As it stands a complete GK110 is composed of 15 SMXes – note that these are similar but not identical to GK104 SMXes – bound to 1.5MB of L2 cache and a 384bit memory bus. GK110 SMXes will contain 192 CUDA cores (just like GK104), but deviating from GK104 they will contain 64 CUDA FP64 cores (up from 8, which combined with the much larger SMX count is what will make K20 so much more powerful at double precision math than K10. Of interesting note, NVIDIA is keeping the superscalar dispatch method that we first saw in GF104 and carried over to GK104, so unlike Fermi Tesla products, compute performance on K20 is going to be a little more erratic as a result of the fact that maximizing SMX utilization will require a high degree of both TLP and ILP.
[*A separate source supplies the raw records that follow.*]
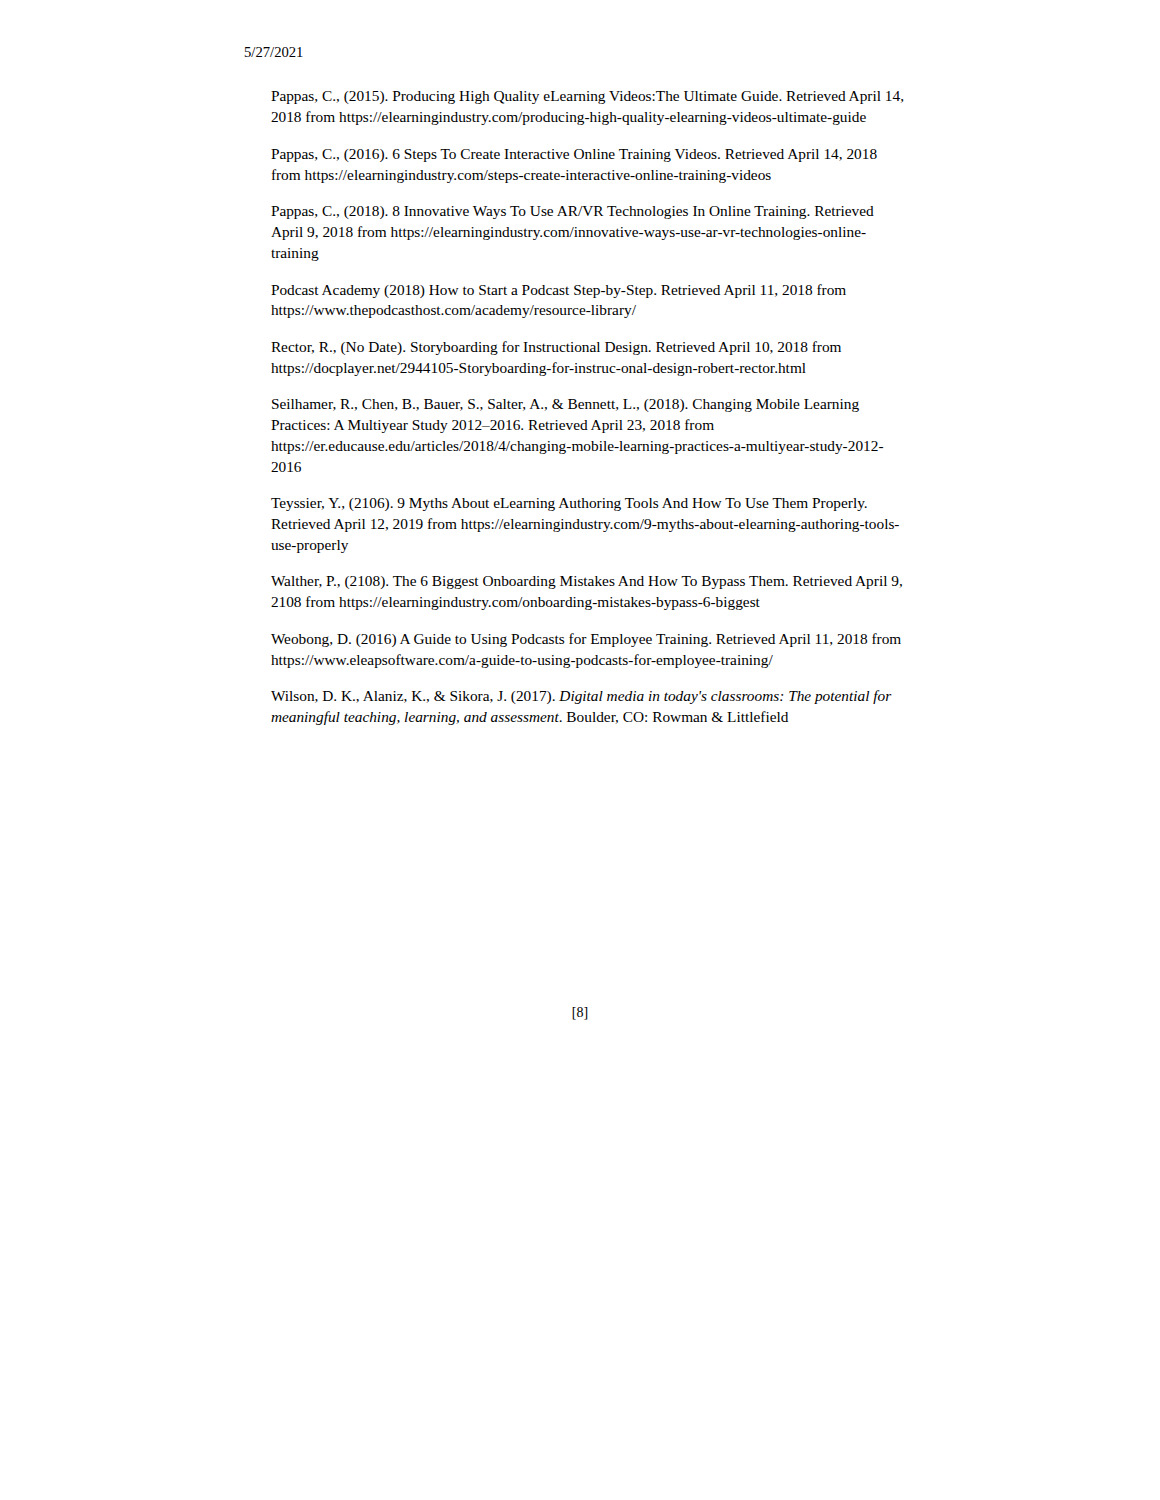5/27/2021
Pappas, C., (2015). Producing High Quality eLearning Videos:The Ultimate Guide. Retrieved April 14, 2018 from https://elearningindustry.com/producing-high-quality-elearning-videos-ultimate-guide
Pappas, C., (2016). 6 Steps To Create Interactive Online Training Videos. Retrieved April 14, 2018 from https://elearningindustry.com/steps-create-interactive-online-training-videos
Pappas, C., (2018). 8 Innovative Ways To Use AR/VR Technologies In Online Training. Retrieved April 9, 2018 from https://elearningindustry.com/innovative-ways-use-ar-vr-technologies-online-training
Podcast Academy (2018) How to Start a Podcast Step-by-Step. Retrieved April 11, 2018 from https://www.thepodcasthost.com/academy/resource-library/
Rector, R., (No Date). Storyboarding for Instructional Design. Retrieved April 10, 2018 from https://docplayer.net/2944105-Storyboarding-for-instruc-onal-design-robert-rector.html
Seilhamer, R., Chen, B., Bauer, S., Salter, A., & Bennett, L., (2018). Changing Mobile Learning Practices: A Multiyear Study 2012–2016. Retrieved April 23, 2018 from https://er.educause.edu/articles/2018/4/changing-mobile-learning-practices-a-multiyear-study-2012-2016
Teyssier, Y., (2106). 9 Myths About eLearning Authoring Tools And How To Use Them Properly. Retrieved April 12, 2019 from https://elearningindustry.com/9-myths-about-elearning-authoring-tools-use-properly
Walther, P., (2108). The 6 Biggest Onboarding Mistakes And How To Bypass Them. Retrieved April 9, 2108 from https://elearningindustry.com/onboarding-mistakes-bypass-6-biggest
Weobong, D. (2016) A Guide to Using Podcasts for Employee Training. Retrieved April 11, 2018 from https://www.eleapsoftware.com/a-guide-to-using-podcasts-for-employee-training/
Wilson, D. K., Alaniz, K., & Sikora, J. (2017). Digital media in today's classrooms: The potential for meaningful teaching, learning, and assessment. Boulder, CO: Rowman & Littlefield
[8]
Along with the slew of new features native to the Kepler family and some new Kepler family compute instructions being unlocked with CUDA 5, GK110/K20 will be bringing with it two major new features that are unique to just GK110: Hyper-Q and Dynamic Parallelism. We’ll go over both of these in depth in the near future with our look at GK110, but for the time being we’ll quickly touch on what each of them does.
Hyper-Q is NVIDIA’s name for the expansion of the number of work queues in the GPU. With Fermi NVIDIA’s hardware only supported 1 hardware work queue, whereas GK110 will support 32 work queues. The important fact to take away from this is that 1 work queue meant that Fermi could be under occupied at times (that is, hardware units were left without work to do) if there wasn’t enough work in that queue to fill every SM, even with parallel kernels in play. By having 32 work queues to select from, GK110 can in many circumstances achieve higher utilization by being able to put different program streams on what would otherwise be an idle SMX.
The other major new feature here was Dynamic Parallelism, which is NVIDIA’s name for the ability for kernels to be able to dispatch other kernels. With Fermi only the CPU could dispatch a new kernel, which incurs a certain amount of overhead by having to communicate back and forth with the CPU. By giving kernels the ability to dispatch their own child kernels, GK110 can both save time by not having to go back to the GPU, and in the process free up the CPU to work on other tasks.
Wrapping things up, there are a few other features new to GK110 such as a new grid management unit, RDMA, and a new ISA encoding scheme, all of which are intended to further improve NVIDIA’s compute performance, both over Fermi and even GK104. But we’ll save these for another day when we look at GK110 in depth.